Weiner's campaign did not immediately comment.

Democrats were split on whether Weiner should drop out of the race, as several candidates and newspapers have demanded. The poll found 43 percent of Democrats said he should quit, and 47 percent said he should keep running, numbers within the 4.2 percentage point margin of error.

Weiner has vowed not to drop out. 

The poll also found that 46 percent of Democrats said the sexting scandal mattered a great deal or a good amount to them when it came to deciding who to support. More than a third -- 35 percent -- said the scandal didn't matter to them at all.

After news reports of the latest affair surfaced on Tuesday, Weiner and his wife, Huma Abedin, held a press conference where they said they were trying to move on from a painful time in their marriage.
Abedin spoke for the first time publicly about her husband's online activities, saying he had "made some horrible mistakes, both before he resigned form Congress, and after. But I do very strongly believe that that is between us and our marriage."
When respondents were asked if his wife's support makes a difference in whether they trust Weiner as a candidate, an overwhelming 73 percent said it makes no difference; 15 percent said it makes them more likely to trust him and 12 percent said less likely.

The day after the press conference, Weiner told supporters in an email that he won't abandon his campaign for mayor and promised the scandalous behavior is in the past.

"These things I did, as you have read in the papers, didn't happen once. It was a terrible mistake that I unfortunately returned to during a rough time in our marriage," he wrote. 
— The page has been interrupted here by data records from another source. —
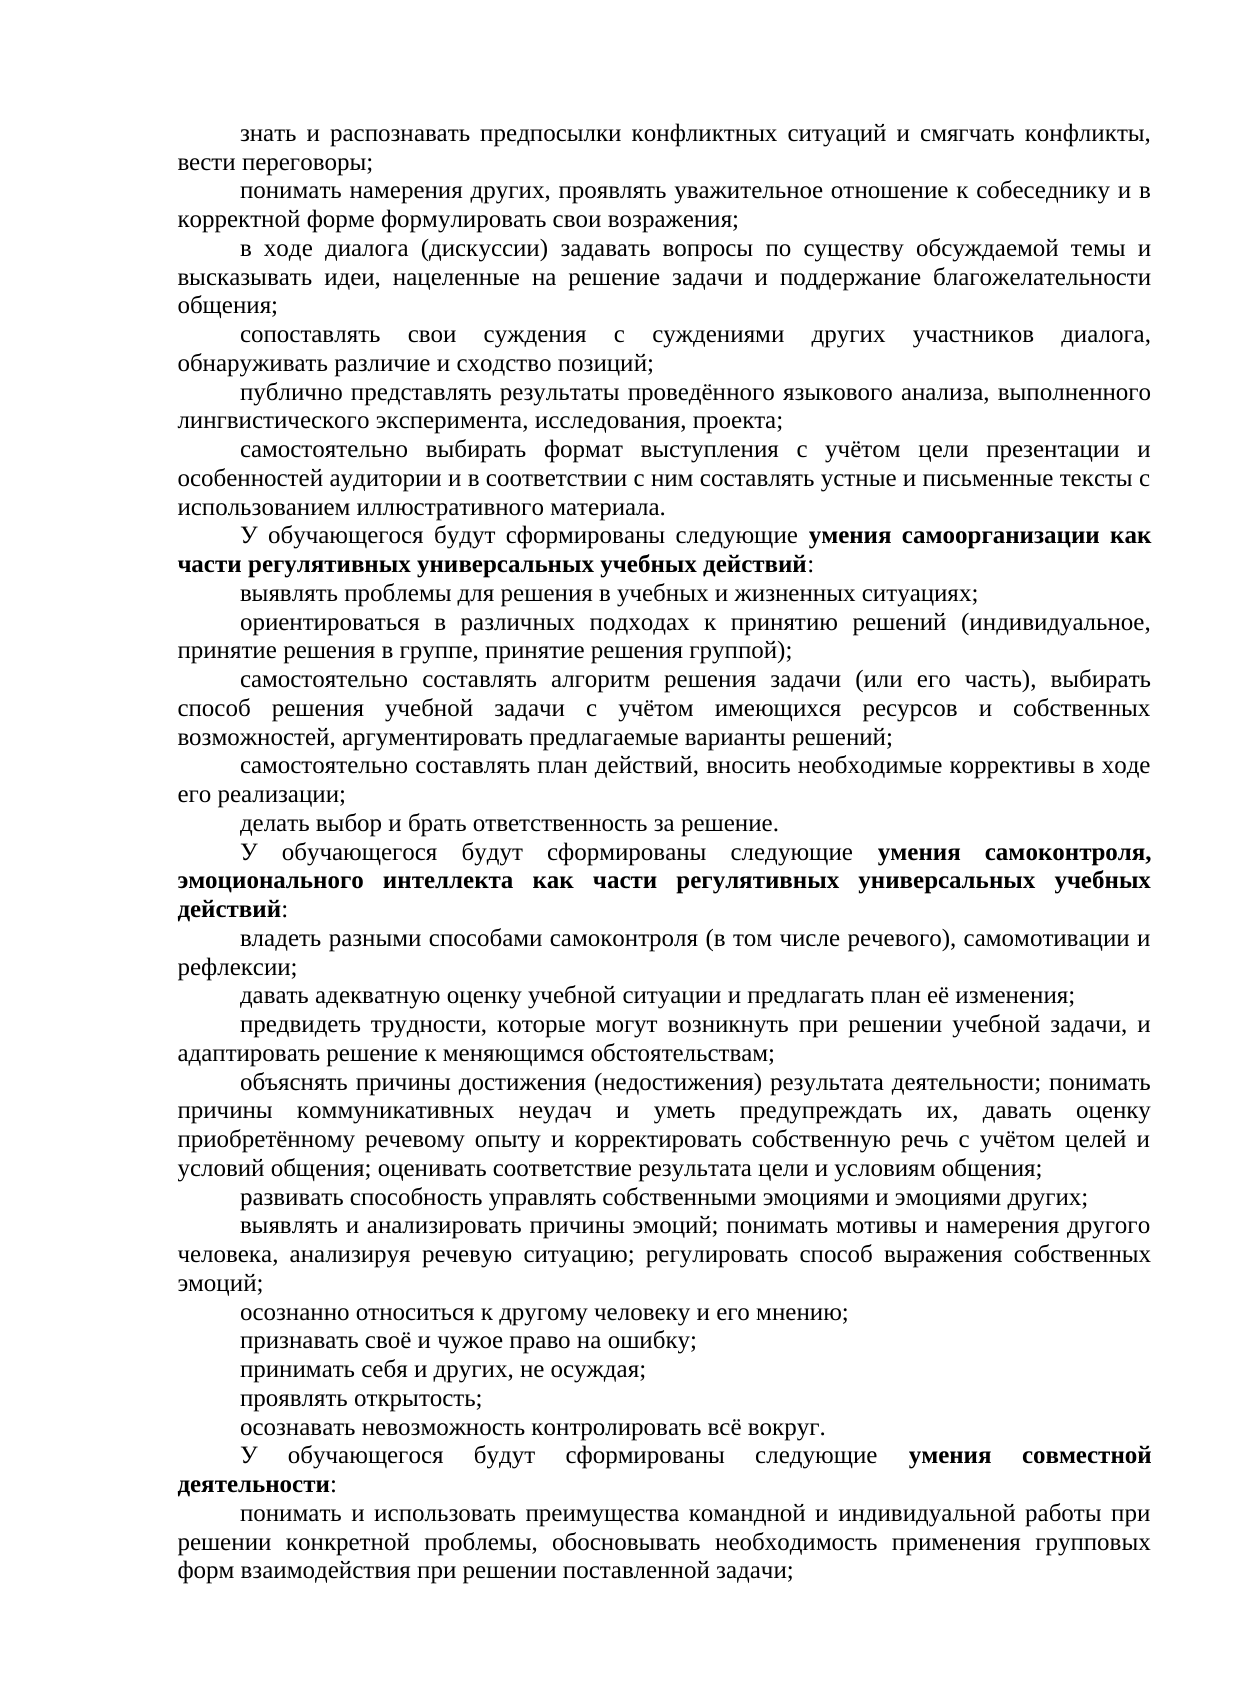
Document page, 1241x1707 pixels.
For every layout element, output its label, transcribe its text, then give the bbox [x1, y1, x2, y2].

text самостоятельно составлять план действий, вносить необходимые коррективы в ходе его реализации; [177, 751, 1152, 808]
text У обучающегося будут сформированы следующие умения самоорганизации как части регулятивных универсальных учебных действий: [177, 521, 1152, 578]
text делать выбор и брать ответственность за решение. [177, 808, 1152, 837]
text ориентироваться в различных подходах к принятию решений (индивидуальное, принятие решения в группе, принятие решения группой); [177, 607, 1152, 664]
text понимать намерения других, проявлять уважительное отношение к собеседнику и в корректной форме формулировать свои возражения; [177, 176, 1152, 233]
text владеть разными способами самоконтроля (в том числе речевого), самомотивации и рефлексии; [177, 923, 1152, 981]
text предвидеть трудности, которые могут возникнуть при решении учебной задачи, и адаптировать решение к меняющимся обстоятельствам; [177, 1009, 1152, 1067]
text выявлять проблемы для решения в учебных и жизненных ситуациях; [177, 578, 1152, 607]
text самостоятельно выбирать формат выступления с учётом цели презентации и особенностей аудитории и в соответствии с ним составлять устные и письменные тексты с использованием иллюстративного материала. [177, 434, 1152, 521]
text самостоятельно составлять алгоритм решения задачи (или его часть), выбирать способ решения учебной задачи с учётом имеющихся ресурсов и собственных возможностей, аргументировать предлагаемые варианты решений; [177, 664, 1152, 751]
text осознанно относиться к другому человеку и его мнению; [177, 1297, 1152, 1326]
text развивать способность управлять собственными эмоциями и эмоциями других; [177, 1182, 1152, 1211]
text сопоставлять свои суждения с суждениями других участников диалога, обнаруживать различие и сходство позиций; [177, 319, 1152, 377]
text понимать и использовать преимущества командной и индивидуальной работы при решении конкретной проблемы, обосновывать необходимость применения групповых форм взаимодействия при решении поставленной задачи; [177, 1498, 1152, 1584]
text давать адекватную оценку учебной ситуации и предлагать план её изменения; [177, 981, 1152, 1009]
text знать и распознавать предпосылки конфликтных ситуаций и смягчать конфликты, вести переговоры; [177, 118, 1152, 176]
text У обучающегося будут сформированы следующие умения самоконтроля, эмоционального интеллекта как части регулятивных универсальных учебных действий: [177, 837, 1152, 923]
text выявлять и анализировать причины эмоций; понимать мотивы и намерения другого человека, анализируя речевую ситуацию; регулировать способ выражения собственных эмоций; [177, 1211, 1152, 1297]
text публично представлять результаты проведённого языкового анализа, выполненного лингвистического эксперимента, исследования, проекта; [177, 377, 1152, 434]
text осознавать невозможность контролировать всё вокруг. [177, 1412, 1152, 1441]
text в ходе диалога (дискуссии) задавать вопросы по существу обсуждаемой темы и высказывать идеи, нацеленные на решение задачи и поддержание благожелательности общения; [177, 233, 1152, 319]
text признавать своё и чужое право на ошибку; [177, 1326, 1152, 1354]
text объяснять причины достижения (недостижения) результата деятельности; понимать причины коммуникативных неудач и уметь предупреждать их, давать оценку приобретённому речевому опыту и корректировать собственную речь с учётом целей и условий общения; оценивать соответствие результата цели и условиям общения; [177, 1067, 1152, 1182]
text У обучающегося будут сформированы следующие умения совместной деятельности: [177, 1441, 1152, 1498]
text проявлять открытость; [177, 1383, 1152, 1412]
text принимать себя и других, не осуждая; [177, 1354, 1152, 1383]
While Weiner struggles in the mayoral race, comptroller candidate Eliot Spitzer does not seem hindered by his own sex scandal -- revelations of his involvement in a prostitution ring -- which forced him to resign as governor in 2008.

This week's poll showed that Spitzer has widened his Democratic primary lead over Manhattan Borough President Scott Stringer.

Spitzer leads Stringer 49 percent to 32 percent, the poll found. An earlier poll had Spitzer leading 42 percent to 33 percent.

"These are two campaigns headed in different directions," Miringoff said. "Spitzer is doing well. And Weiner is floundering."